Cresting Edgecliff on New South Head Road it helps to recognise you have 15 seconds more green after the Ocean Street right turn arrow starts. Approaching Taylor Square from the north, noting the green arrow to Flinders Street encourages ducking down Foley Lane. Knowing the order of left and right turning arrows offered motorists in Campbell and Riley Streets often eases one through that intersection by Police Headquarters.

Somewhere in their youths or childhoods some simpletons must have won animal stamps for dobbing and ever since have hissed and pointed at perceived transgressions: “Ooh, look, look, Miss, he ran the red!” Oh, the condemning faces and tut-tutting endured for having the temerity to ride the bike on a pedestrian way. Please, neurotic Nellies all, complain after you suffer – not in Chicken Little anticipation welling from a mindset so gloomily self-pitying that any stimulus makes you fear for your miserable subsistence.

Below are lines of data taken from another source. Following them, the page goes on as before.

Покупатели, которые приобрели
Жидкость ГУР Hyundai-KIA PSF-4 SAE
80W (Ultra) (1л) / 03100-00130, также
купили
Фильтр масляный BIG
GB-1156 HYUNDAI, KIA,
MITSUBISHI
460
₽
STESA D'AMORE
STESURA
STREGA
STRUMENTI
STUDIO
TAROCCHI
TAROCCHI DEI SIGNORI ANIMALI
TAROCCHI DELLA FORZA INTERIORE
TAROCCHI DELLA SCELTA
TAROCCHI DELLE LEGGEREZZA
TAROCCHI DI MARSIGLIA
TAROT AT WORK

Traffic lights send signals. The simple coded messages provided are interpreted according to the viewer’s intelligence and experience. If you are confused or affronted by others’ interpretation of traffic controlling machines, rather than rush to judgement, watch and learn.

As happy Prince Willie might vaingloriously pronounce “One may be flouting the conventional interpretation of the signs of the times whilst honouring the principle those signs too crudely represent”. Or, as Tony Abbott puts it – “ Some people just do not get it.”